The group has acquired the former José Pizarro site on Broadgate, which closed in December last year.
“We are delighted to have the opportunity to bring our exciting offer to the heart of the best city in the world,” says Ratnesh Bagdai, co-founder of Bar Kroketa.
The brand takes its name from the Basque spelling of the deep fried, béchamel-based snack and serves a menu of sweet and savoury kroketas alongside seasonally changing small plates.
Drinks include a selection of wines, sherries, beer and cider, as well as kalimotxos – the Basque take on sangria.
Bar Kroketa opened its first site on Beak Street in Soho in 2023 and established a second location at St Christopher’s Place in June last year.
“We are all very excited about our third site in as many years,” Bagdai continues.
“This opportunity clearly shows us how popular our concept is, and we hope to continue to increase our presence by bringing Bar Kroketa to many parts of our capital city.
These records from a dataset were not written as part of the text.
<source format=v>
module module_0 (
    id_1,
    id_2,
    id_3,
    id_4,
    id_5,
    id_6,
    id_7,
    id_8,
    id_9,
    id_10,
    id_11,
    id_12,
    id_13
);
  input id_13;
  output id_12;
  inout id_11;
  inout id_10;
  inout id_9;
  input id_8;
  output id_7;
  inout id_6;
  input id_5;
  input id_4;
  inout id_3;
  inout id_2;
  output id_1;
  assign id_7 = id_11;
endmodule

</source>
“Our new home will see a melting pot of city workers, transient tourists and weekend destination voyeurs with one common goal – to have a great time with us.”
Broadgate will be Bar Kroketa’s biggest site to date, holding around 50 seated covers inside and about 25 covers on the terrace.
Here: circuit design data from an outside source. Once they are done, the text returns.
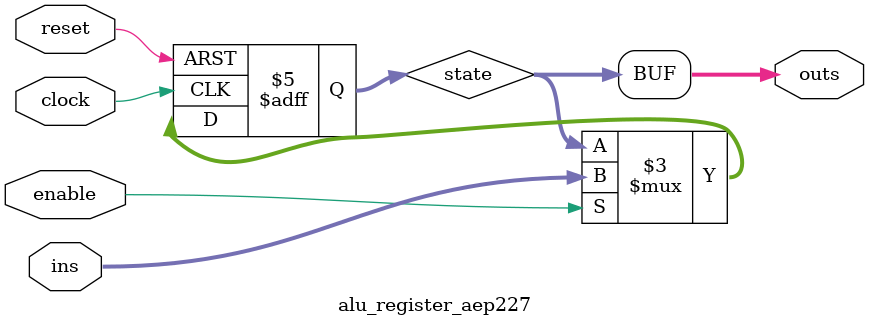
<source format=v>
/*
    Filename:    alu_register_aep227.v
    Author:      Addison Powell
    Date:        December 7, 2019
    Version:     2
    Description: An 8-bit register module modified from HW7 Problem 3
*/

module alu_register_aep227(clock, reset, enable, ins, outs);
    input        clock, reset, enable; //Reset is async active-low; enable is active-high
    input  [7:0] ins;
    output [7:0] outs;

    reg    [7:0] state;

    always@(posedge clock or negedge reset) begin
        if(~reset)
            state <= 8'd0;
        else if(enable)
            state <= ins;
    end

    assign outs = state;

endmodule
</source>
Spanish chef José Pizarro announced the closure of his eponymous City restaurant at the end of last year, originally intending to relaunch the site under a new concept called Bar Plaza.
However, those plans never came to fruition.
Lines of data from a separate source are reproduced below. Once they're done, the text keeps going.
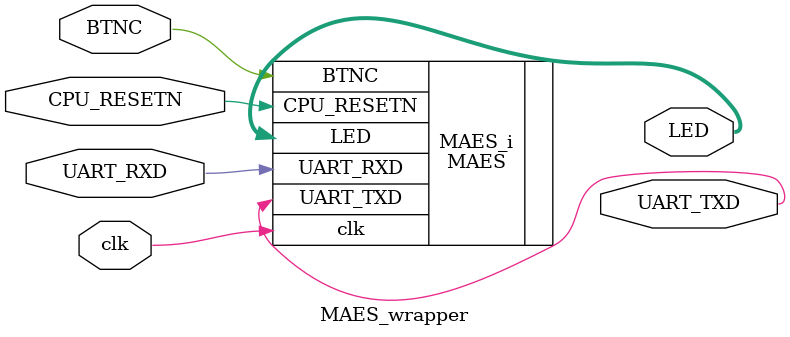
<source format=v>
`timescale 1 ps / 1 ps

module MAES_wrapper
   (BTNC,
    CPU_RESETN,
    LED,
    UART_RXD,
    UART_TXD,
    clk);
  input BTNC;
  input CPU_RESETN;
  output [2:0]LED;
  input UART_RXD;
  output UART_TXD;
  input clk;

  wire BTNC;
  wire CPU_RESETN;
  wire [2:0]LED;
  wire UART_RXD;
  wire UART_TXD;
  wire clk;

  MAES MAES_i
       (.BTNC(BTNC),
        .CPU_RESETN(CPU_RESETN),
        .LED(LED),
        .UART_RXD(UART_RXD),
        .UART_TXD(UART_TXD),
        .clk(clk));
endmodule

</source>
Brindisa celebrated 20 years of its restaurant business in 2024.
Speaking to Restaurant at the time, co-founder Monika Linton said the group was aiming to open two Bar Kroketa sites this year.
“We have two sites now and the ambition is to do a few more,” she said at the time.
“Like Brindisa, we don’t want to go outside of the business for money, we just do things as we succeed. Site two now has a nice pace, and we have site three and site four in our view, which we expect to open next year.
“Bar Kroketa is a much lower outlay [than Brindisa], partly because it’s drinks led and the menu is shorter, so the investment at every level is lower risk.”